(Records from a data collection)
-- Opening Marker --

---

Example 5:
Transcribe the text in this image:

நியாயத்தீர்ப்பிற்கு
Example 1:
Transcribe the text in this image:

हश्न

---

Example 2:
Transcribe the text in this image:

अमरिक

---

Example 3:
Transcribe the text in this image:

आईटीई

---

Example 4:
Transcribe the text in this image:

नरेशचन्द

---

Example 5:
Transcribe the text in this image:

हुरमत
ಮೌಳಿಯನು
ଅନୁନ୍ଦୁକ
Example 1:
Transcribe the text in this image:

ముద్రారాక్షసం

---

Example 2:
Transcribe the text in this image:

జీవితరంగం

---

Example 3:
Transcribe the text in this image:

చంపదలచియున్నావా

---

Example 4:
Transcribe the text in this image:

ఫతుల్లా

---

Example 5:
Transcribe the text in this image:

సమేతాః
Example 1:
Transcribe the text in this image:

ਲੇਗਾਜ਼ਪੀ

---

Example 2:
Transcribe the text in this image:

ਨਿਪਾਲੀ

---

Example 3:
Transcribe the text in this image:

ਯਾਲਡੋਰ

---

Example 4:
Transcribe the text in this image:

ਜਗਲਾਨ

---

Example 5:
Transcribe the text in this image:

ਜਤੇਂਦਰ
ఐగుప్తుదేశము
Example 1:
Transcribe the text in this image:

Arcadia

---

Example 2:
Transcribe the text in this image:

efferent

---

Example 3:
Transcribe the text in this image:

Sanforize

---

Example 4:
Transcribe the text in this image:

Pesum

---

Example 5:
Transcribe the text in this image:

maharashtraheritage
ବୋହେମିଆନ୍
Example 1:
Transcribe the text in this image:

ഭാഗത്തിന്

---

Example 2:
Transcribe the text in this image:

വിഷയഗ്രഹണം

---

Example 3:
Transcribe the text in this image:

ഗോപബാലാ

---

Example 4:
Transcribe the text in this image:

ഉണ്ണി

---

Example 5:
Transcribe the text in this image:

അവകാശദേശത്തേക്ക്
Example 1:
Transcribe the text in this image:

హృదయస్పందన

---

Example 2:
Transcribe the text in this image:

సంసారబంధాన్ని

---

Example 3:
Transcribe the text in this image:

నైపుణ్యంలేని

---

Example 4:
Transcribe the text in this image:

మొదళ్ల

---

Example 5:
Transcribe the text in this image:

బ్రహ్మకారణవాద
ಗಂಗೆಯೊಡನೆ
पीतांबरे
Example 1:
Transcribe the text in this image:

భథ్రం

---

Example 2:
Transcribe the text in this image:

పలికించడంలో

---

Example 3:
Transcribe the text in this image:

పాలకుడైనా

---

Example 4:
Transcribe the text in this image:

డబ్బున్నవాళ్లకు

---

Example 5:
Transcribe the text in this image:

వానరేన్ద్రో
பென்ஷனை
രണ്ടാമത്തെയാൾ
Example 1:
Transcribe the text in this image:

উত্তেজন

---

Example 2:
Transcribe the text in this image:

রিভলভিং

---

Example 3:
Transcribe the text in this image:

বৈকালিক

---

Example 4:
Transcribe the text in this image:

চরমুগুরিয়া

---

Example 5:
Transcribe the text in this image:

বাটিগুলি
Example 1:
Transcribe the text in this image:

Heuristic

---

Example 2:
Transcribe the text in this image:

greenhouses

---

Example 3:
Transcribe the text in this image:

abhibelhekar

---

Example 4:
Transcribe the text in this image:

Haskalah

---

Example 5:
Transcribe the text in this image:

-- Closing Marker --

### EXERCISE REQUIREMENTS
Every entry must be output again, exactly as written above.

### RESPONSE AREA
---

Example 5:
Transcribe the text in this image:

நியாயத்தீர்ப்பிற்கு
Example 1:
Transcribe the text in this image:

हश्न

---

Example 2:
Transcribe the text in this image:

अमरिक

---

Example 3:
Transcribe the text in this image:

आईटीई

---

Example 4:
Transcribe the text in this image:

नरेशचन्द

---

Example 5:
Transcribe the text in this image:

हुरमत
ಮೌಳಿಯನು
ଅନୁନ୍ଦୁକ
Example 1:
Transcribe the text in this image:

ముద్రారాక్షసం

---

Example 2:
Transcribe the text in this image:

జీవితరంగం

---

Example 3:
Transcribe the text in this image:

చంపదలచియున్నావా

---

Example 4:
Transcribe the text in this image:

ఫతుల్లా

---

Example 5:
Transcribe the text in this image:

సమేతాః
Example 1:
Transcribe the text in this image:

ਲੇਗਾਜ਼ਪੀ

---

Example 2:
Transcribe the text in this image:

ਨਿਪਾਲੀ

---

Example 3:
Transcribe the text in this image:

ਯਾਲਡੋਰ

---

Example 4:
Transcribe the text in this image:

ਜਗਲਾਨ

---

Example 5:
Transcribe the text in this image:

ਜਤੇਂਦਰ
ఐగుప్తుదేశము
Example 1:
Transcribe the text in this image:

Arcadia

---

Example 2:
Transcribe the text in this image:

efferent

---

Example 3:
Transcribe the text in this image:

Sanforize

---

Example 4:
Transcribe the text in this image:

Pesum

---

Example 5:
Transcribe the text in this image:

maharashtraheritage
ବୋହେମିଆନ୍
Example 1:
Transcribe the text in this image:

ഭാഗത്തിന്

---

Example 2:
Transcribe the text in this image:

വിഷയഗ്രഹണം

---

Example 3:
Transcribe the text in this image:

ഗോപബാലാ

---

Example 4:
Transcribe the text in this image:

ഉണ്ണി

---

Example 5:
Transcribe the text in this image:

അവകാശദേശത്തേക്ക്
Example 1:
Transcribe the text in this image:

హృదయస్పందన

---

Example 2:
Transcribe the text in this image:

సంసారబంధాన్ని

---

Example 3:
Transcribe the text in this image:

నైపుణ్యంలేని

---

Example 4:
Transcribe the text in this image:

మొదళ్ల

---

Example 5:
Transcribe the text in this image:

బ్రహ్మకారణవాద
ಗಂಗೆಯೊಡನೆ
पीतांबरे
Example 1:
Transcribe the text in this image:

భథ్రం

---

Example 2:
Transcribe the text in this image:

పలికించడంలో

---

Example 3:
Transcribe the text in this image:

పాలకుడైనా

---

Example 4:
Transcribe the text in this image:

డబ్బున్నవాళ్లకు

---

Example 5:
Transcribe the text in this image:

వానరేన్ద్రో
பென்ஷனை
രണ്ടാമത്തെയാൾ
Example 1:
Transcribe the text in this image:

উত্তেজন

---

Example 2:
Transcribe the text in this image:

রিভলভিং

---

Example 3:
Transcribe the text in this image:

বৈকালিক

---

Example 4:
Transcribe the text in this image:

চরমুগুরিয়া

---

Example 5:
Transcribe the text in this image:

বাটিগুলি
Example 1:
Transcribe the text in this image:

Heuristic

---

Example 2:
Transcribe the text in this image:

greenhouses

---

Example 3:
Transcribe the text in this image:

abhibelhekar

---

Example 4:
Transcribe the text in this image:

Haskalah

---

Example 5:
Transcribe the text in this image:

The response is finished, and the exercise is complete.